Espejo estelar… Parte 1

0

Erase una vez un grupo de científicos, que pretendía entablar una misión espacial para conseguir información sobre un tipo de estrellas nueva en el universo. Según estos catedráticos, era completamente extrañas y no por tener el típico supuesto de algún tipo de ser vivo viviendo en ellas, sino porque estaban hechas de vidrio, de una suerte de material espejístico, afirmando que estaban formadas de vidrios y cristales rotos, de lugares con vasos vacíos, como una especie de cóctel estelar.

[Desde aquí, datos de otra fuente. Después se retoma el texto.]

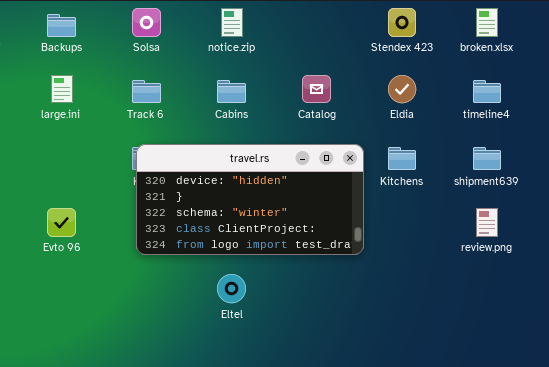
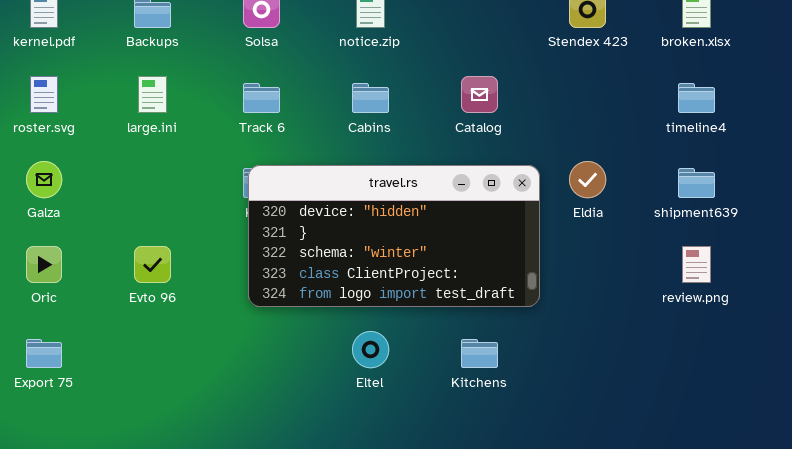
Eldia: [388,75,416,103] -> [569,161,606,198], moved
Kitchens: [388,147,416,170] -> [461,339,498,368], moved

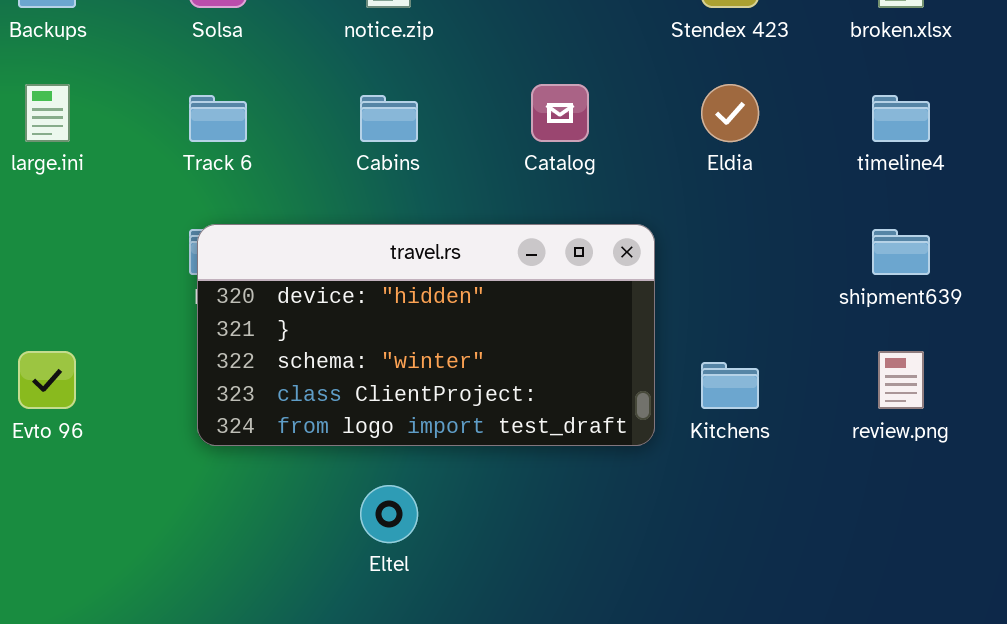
Eldia: [569,161,606,198] -> [701,84,759,142], moved
Kitchens: [461,339,498,368] -> [701,362,759,409], moved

Los ahora astronautas dejaron las formalidades científicas, era importante y sumamente necesario acudir al espacio exterior para descubrir el porqué de las estrellas de vidrio y de los vidrios rotos en ese lugar.

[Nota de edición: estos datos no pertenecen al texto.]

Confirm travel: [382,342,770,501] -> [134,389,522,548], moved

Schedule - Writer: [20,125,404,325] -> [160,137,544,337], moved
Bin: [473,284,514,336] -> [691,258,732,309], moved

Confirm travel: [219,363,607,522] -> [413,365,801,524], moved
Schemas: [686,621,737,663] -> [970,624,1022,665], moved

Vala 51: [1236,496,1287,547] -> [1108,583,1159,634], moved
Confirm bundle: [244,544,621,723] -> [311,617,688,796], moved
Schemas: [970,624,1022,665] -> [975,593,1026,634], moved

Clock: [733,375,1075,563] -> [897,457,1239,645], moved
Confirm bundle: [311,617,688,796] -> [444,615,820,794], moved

Ir al espacio, era cosa de locos, porque según la opinión pública iban a ojos cerrados a «herir las manos del hombre en vidrios rotos».

El lugar estaba oscuro, el científico más sabio tenía pleno conocimiento del funcionamiento del universo y de su estructura formada en si misma, un cuarto de siglo antes había postulado teorías sobre el espacio temporal y los agujeros de gusano, y manejaba de forma total estas teorías que involucraban el espacio exterior.

Uno de ellos dijo: «cada estrella es otro sol, y cada uno de nosotros un soldador uniendo los pedazos de su espacio exterior».

Cuando volvieron a la vida en sociedad, a vivir en la tierra, el más sabio dijo: «hay cosas con candados, de esas que uno guarda para siempre, lugares vacíos, en donde pueden habitar sólo dos personas para amarse, y un abuelo que me dice que me tranquilice, porque el lugar está lleno de cristales rotos y me puedo dañar los pies».